- _Given entries_
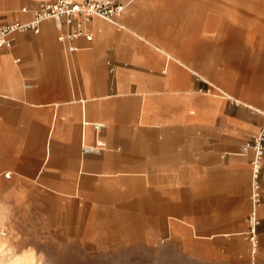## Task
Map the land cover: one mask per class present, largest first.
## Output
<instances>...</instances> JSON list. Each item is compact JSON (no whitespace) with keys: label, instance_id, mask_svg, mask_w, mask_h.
Returning <instances> with one entry per match:
<instances>
[{"label":"crops","instance_id":"crops-1","mask_svg":"<svg viewBox=\"0 0 264 264\" xmlns=\"http://www.w3.org/2000/svg\"><path fill=\"white\" fill-rule=\"evenodd\" d=\"M44 1L0 0V24ZM118 2L115 23L83 21L91 39L58 40L76 16L0 48V175L43 178L62 214L89 217L83 231L115 216L127 233L139 217L145 239L167 224L191 255L238 256L229 241L246 233L253 157L240 149L264 123L250 115L264 112V0ZM206 83L221 96L200 93ZM259 184L263 224L264 154Z\"/></svg>","mask_w":264,"mask_h":264},{"label":"rangeland","instance_id":"rangeland-1","mask_svg":"<svg viewBox=\"0 0 264 264\" xmlns=\"http://www.w3.org/2000/svg\"><path fill=\"white\" fill-rule=\"evenodd\" d=\"M211 89L217 93L214 95L219 93L218 96H221L220 91L208 83L198 91L212 94ZM250 115L264 118V112ZM42 179L35 187L28 184L24 177L15 182L13 177L0 175V264H264V223L259 221V205L255 209L258 223L254 253H251L253 248L247 235V219L252 210L251 187L246 233L240 236L239 241H229L234 250L238 247L241 252L234 257L221 256L219 246L215 250L218 254L212 257L210 254L206 259L204 254H190L188 240H174L171 234L169 236L170 227L167 224L165 233L158 238H143V225L134 222L140 220L139 217L131 219L133 221L128 224L127 233L118 230L124 225L115 223V216L96 217L97 221L101 220L95 225L101 227L98 232L83 231L87 226L94 227L82 224L89 217L78 216L76 210L71 214L72 209L67 215L66 208L63 215L60 201L48 198ZM100 218H111L114 222L103 223Z\"/></svg>","mask_w":264,"mask_h":264},{"label":"built area","instance_id":"built-area-1","mask_svg":"<svg viewBox=\"0 0 264 264\" xmlns=\"http://www.w3.org/2000/svg\"><path fill=\"white\" fill-rule=\"evenodd\" d=\"M123 4L118 0H47L41 3L33 10V16L30 20L24 22H13L9 24H0V48L11 46V37L15 32L39 31V25L42 21L53 20L57 25L65 23L71 25L76 16L81 17L80 21L74 24V28L60 35V42H72L79 36H85L91 39V36L82 29L83 21L89 20L91 17L97 16L107 21L115 23V16L123 9ZM23 12L26 8L21 9ZM68 51H75V45H67ZM100 124H95V129L100 128ZM264 124L259 133L247 141L240 149L241 153H246L249 149L253 150V157L250 160L251 167V201L252 210L248 216L249 227L247 235L252 245V251L257 244L256 225L258 219L255 216V209L261 202V191L259 178L261 175V160L264 154ZM100 145L95 147H85V151H98ZM8 172L4 173V177H9Z\"/></svg>","mask_w":264,"mask_h":264},{"label":"bare ground","instance_id":"bare-ground-1","mask_svg":"<svg viewBox=\"0 0 264 264\" xmlns=\"http://www.w3.org/2000/svg\"><path fill=\"white\" fill-rule=\"evenodd\" d=\"M255 252V251H254ZM252 250H251V253H254Z\"/></svg>","mask_w":264,"mask_h":264}]
</instances>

- _Task to complete_
Retype the material word for word, starting at its very beginning and ending with the line that contains "<instances>...</instances> JSON list.", including that line. Leave the picture out of your copy.

- _Answer to this problem_
## Task
Map the land cover: one mask per class present, largest first.
## Output
<instances>...</instances> JSON list. Each item is compact JSON (no whitespace) with keys: label, instance_id, mask_svg, mask_w, mask_h.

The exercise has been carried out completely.